Sonntag, Dezember 22, 2024

Wirtschaftskriminalität ist längst realer Bestandteil des Wirtschaftslebens geworden. Der Großteil der Täter kommt selbst aus dem betroffenen Unternehmen, viele sind in Führungspositionen tätig.

Männlich, um die 40, in leitender Position, seit mehreren Jahren im Unternehmen tätig – das ist das typische Täterprofil eines Wirtschaftskriminellen. Nicht der wortkarge, seltsame Computerfreak oder dubiose Kontaktleute zur Mafia sind für Millionenschäden in den Unternehmen verantwortlich, wie es gängige Klischees gerne zeichnen. Die Betrüger tragen meist ein unscheinbares Antlitz.

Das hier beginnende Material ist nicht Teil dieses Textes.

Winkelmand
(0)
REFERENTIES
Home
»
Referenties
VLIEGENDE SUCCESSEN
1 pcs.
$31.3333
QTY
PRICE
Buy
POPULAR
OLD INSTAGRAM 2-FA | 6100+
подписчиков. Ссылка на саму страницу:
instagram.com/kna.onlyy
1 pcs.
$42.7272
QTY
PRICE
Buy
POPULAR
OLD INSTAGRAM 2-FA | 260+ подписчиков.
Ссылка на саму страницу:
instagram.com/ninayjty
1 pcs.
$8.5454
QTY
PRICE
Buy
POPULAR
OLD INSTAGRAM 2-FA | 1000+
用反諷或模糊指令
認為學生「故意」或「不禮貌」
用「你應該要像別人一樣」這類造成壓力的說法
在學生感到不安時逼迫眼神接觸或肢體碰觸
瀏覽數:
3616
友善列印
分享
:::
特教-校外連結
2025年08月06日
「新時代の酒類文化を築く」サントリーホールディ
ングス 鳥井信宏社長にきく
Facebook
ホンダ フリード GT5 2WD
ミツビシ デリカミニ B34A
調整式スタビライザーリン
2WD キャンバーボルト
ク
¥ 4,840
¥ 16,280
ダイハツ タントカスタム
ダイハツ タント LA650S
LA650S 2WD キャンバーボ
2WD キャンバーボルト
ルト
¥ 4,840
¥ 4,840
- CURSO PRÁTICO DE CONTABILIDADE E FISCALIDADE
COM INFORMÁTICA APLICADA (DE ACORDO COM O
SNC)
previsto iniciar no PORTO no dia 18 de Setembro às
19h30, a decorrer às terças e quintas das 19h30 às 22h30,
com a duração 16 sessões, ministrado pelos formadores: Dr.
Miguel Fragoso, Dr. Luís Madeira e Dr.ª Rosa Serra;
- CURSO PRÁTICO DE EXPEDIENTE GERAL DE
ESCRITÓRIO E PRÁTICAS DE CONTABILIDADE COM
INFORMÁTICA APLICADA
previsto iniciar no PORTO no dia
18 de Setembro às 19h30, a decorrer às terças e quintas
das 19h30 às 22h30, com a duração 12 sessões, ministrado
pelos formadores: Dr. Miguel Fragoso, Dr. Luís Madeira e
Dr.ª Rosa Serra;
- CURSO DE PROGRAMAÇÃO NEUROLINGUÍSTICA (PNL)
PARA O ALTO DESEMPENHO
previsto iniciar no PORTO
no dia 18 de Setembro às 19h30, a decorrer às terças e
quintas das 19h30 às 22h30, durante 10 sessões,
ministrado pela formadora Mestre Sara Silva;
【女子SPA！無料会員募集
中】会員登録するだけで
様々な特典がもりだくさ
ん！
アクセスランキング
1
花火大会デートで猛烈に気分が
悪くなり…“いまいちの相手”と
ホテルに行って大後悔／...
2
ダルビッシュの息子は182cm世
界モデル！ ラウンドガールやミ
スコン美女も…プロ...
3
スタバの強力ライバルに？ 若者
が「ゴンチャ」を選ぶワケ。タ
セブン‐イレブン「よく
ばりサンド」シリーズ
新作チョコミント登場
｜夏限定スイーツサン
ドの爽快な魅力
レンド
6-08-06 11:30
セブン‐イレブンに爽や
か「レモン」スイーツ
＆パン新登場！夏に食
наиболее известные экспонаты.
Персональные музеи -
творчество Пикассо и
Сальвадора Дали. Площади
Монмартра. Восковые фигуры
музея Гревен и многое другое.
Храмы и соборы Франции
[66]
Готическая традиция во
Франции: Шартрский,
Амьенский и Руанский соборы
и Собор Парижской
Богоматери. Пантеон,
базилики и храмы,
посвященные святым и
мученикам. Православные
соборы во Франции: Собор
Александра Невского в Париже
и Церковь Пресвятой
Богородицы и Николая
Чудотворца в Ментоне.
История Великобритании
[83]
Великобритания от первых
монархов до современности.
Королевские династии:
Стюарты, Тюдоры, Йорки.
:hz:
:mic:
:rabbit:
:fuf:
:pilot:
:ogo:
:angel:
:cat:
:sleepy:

Die Wirtschaftsprüfungsgesellschaft KPMG untersuchte 596 Wirtschaftsdelikte in 78 Ländern und kristallisierte daraus ein charakteristisches Profil. »Betrug kennt weder ein einheitliches Muster noch ein unveränderliches Gesicht«, warnen die Autoren der Studie zwar vor Vereinfachung. Gewisse Übereinstimmungen ziehen sich jedoch mehrheitlich durch diese Fälle: Es sind die netten, umgänglichen Kollegen, sehr häufig anerkannte Führungskräfte mit Hochschulabschluss. Wirtschaftskriminelle sind meist zwischen 36 und 45 Jahre alt und in Managementfunktionen oder im Bereich Finanzen bzw. Verkauf tätig. Fast zwei Drittel sind in dem Unternehmen, das sie betrügen, beschäftigt, viele schon seit mehr als sechs Jahren. 44 % der ertappten Täter galten als »hoch respektierte« Kollegen oder Vorgesetzte, freundlich und offen oder intellektuell beschlagen.

Unsichtbare Täter

Gerade deshalb bleibt ihr Vorgehen oft lange im Verborgenen. Niemand traut ihnen kriminelle Handlungen zu, die Kollegen sind nach dem Auffliegen meist völlig überrascht. Das häufigste Motiv ist Gier, aber auch Ehrgeiz oder ein ausgeprägtes Gefühl der Überlegenheit treibt manche verdiente Mitarbeiter abseits des Weges. Finden sie Komplizen, sind die Schäden besonders hoch.

Laut Erhebungen der Unternehmensberatung PricewaterhouseCoopers (PwC) lagen die verursachten Kosten bei einem Fünftel der Opfer über einer Million US-Dollar. 2 % der Organisationen gaben als Schadenshöhe mehr als 100 Millionen US-Dollar an. Um weitere Auswirkungen, etwa auf Aktienkurse oder das Ansehen der Firma, zu vermeiden, werden die Vorfälle selten publik gemacht. Großteils kommt es nicht einmal zu einer Anzeige, die Angelegenheit wird intern geregelt.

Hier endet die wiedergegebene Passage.